C'est dans le cadre de la CECA que Luxembourg a obtenu le premier siège des institutions européennes. Je trouve normal qu'il a fallu ensuite le partager avec Strasbourg - ville symbole pour la réconciliation de la France et de l'Allemagne - et avec Bruxelles. Luxembourg reste l'une des capitales de l'Europe, et je continuerai à me battre pour que les institutions qui y sont installées y restent et puissent s'y développer.

Mais il faut aussi comprendre que d'autres pays - nous sommes désormais 27 - souhaitent accueillir des institutions et agences européennes. Mon vœu serait que la capitale de l'Europe se trouve dans le cœur de chacun de ses citoyens.

Le Quotidien: Après le refus de la France d'accepter la Communauté européenne de défense (CED), c'est un mémorandum des pays du Bénélux et une conférence présidée par le Luxembourgeois Joseph Bech qui a permis la relance de l'idée européenne. Les petits pays, dont le Luxembourg, ne sont-ils pas particulièrement sollicités pour relancer l'Europe en panne suite aux référendums français et néerlandais?

DONNÉES FOURNIES:
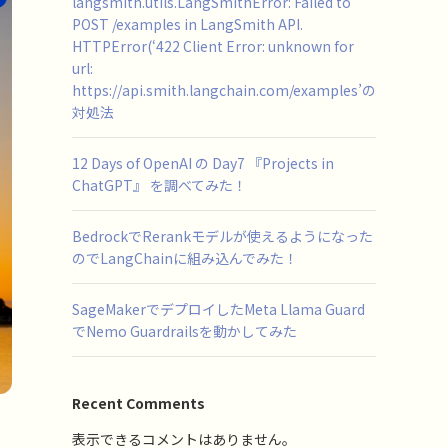
langsmith.utils.LangSmithError: Failed to
POST /examples in LangSmith API.
HTTPError(‘422 Client Error: unknown for
url:
https://api.smith.langchain.com/examples’の
対処法
12 Days of OpenAI の Day7 『Projects in
ChatGPT』 を調べてみた！
BedrockでRerankモデルが使えるようになった
のでLangChainに組み込んでみた！
SageMakerでデプロイしたMeta Llama Guard
でNemo Guardrailsを動かしてみた
Recent Comments
表示できるコメントはありません。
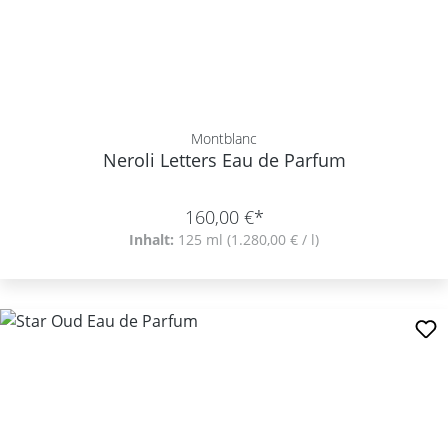
Montblanc
Neroli Letters Eau de Parfum
160,00 €*
Inhalt:
125 ml
(1.280,00 € / l)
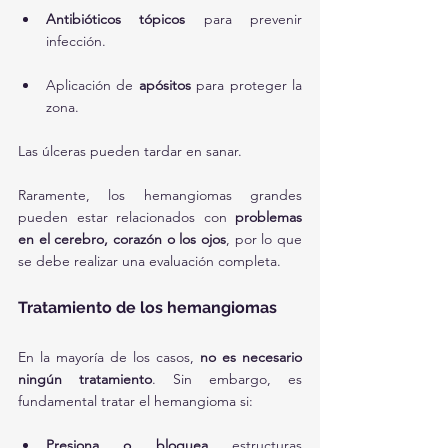
Antibióticos tópicos
 para prevenir 
infección.
Aplicación de 
apósitos
 para proteger la 
zona.
Las úlceras pueden tardar en sanar.
Raramente, los hemangiomas grandes 
pueden estar relacionados con 
problemas 
en el cerebro, corazón o los ojos
, por lo que 
se debe realizar una evaluación completa.
Tratamiento de los hemangiomas
En la mayoría de los casos, 
no es necesario 
ningún tratamiento
. Sin embargo, es 
fundamental tratar el hemangioma si:
Presiona o bloquea
 estructuras 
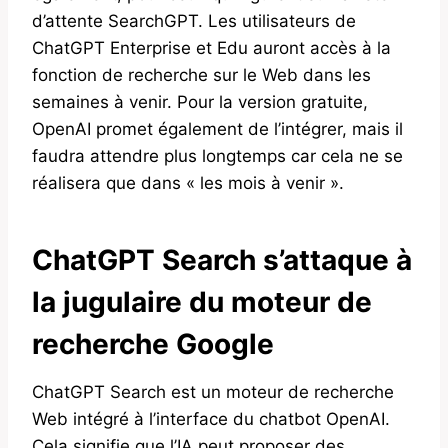
d’attente SearchGPT. Les utilisateurs de
ChatGPT Enterprise et Edu auront accès à la
fonction de recherche sur le Web dans les
semaines à venir. Pour la version gratuite,
OpenAI promet également de l’intégrer, mais il
faudra attendre plus longtemps car cela ne se
réalisera que dans « les mois à venir ».
ChatGPT Search s’attaque à
la jugulaire du moteur de
recherche Google
ChatGPT Search est un moteur de recherche
Web intégré à l’interface du chatbot OpenAI.
Cela signifie que l’IA peut proposer des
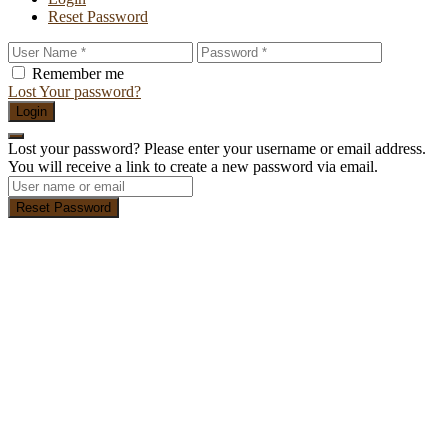
Reset Password
Remember me
Lost Your password?
Login
Lost your password? Please enter your username or email address.
You will receive a link to create a new password via email.
Reset Password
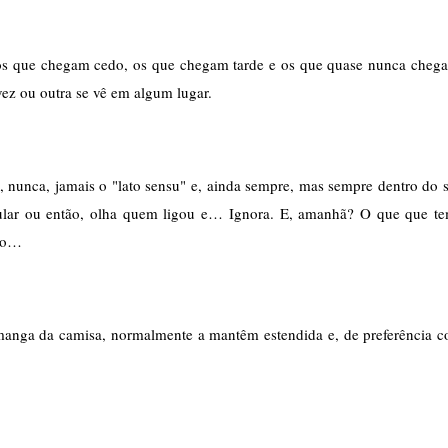
 os que chegam cedo, os que chegam tarde e os que quase nunca chega
vez ou outra se vê em algum lugar.
, nunca, jamais o "lato sensu" e, ainda sempre, mas sempre dentro do s
lular ou então, olha quem ligou e… Ignora. E, amanhã? O que que te
não…
 manga da camisa, normalmente a mantêm estendida e, de preferência c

CONSIGNE:
D'après le texte d'étude, dans quel cadre Luxembourg a-t-il obtenu le premier siège des institutions européennes ? Les items n'ont aucun rapport avec le texte d'étude.

CORRIGÉ:
Dans le cadre de la CECA.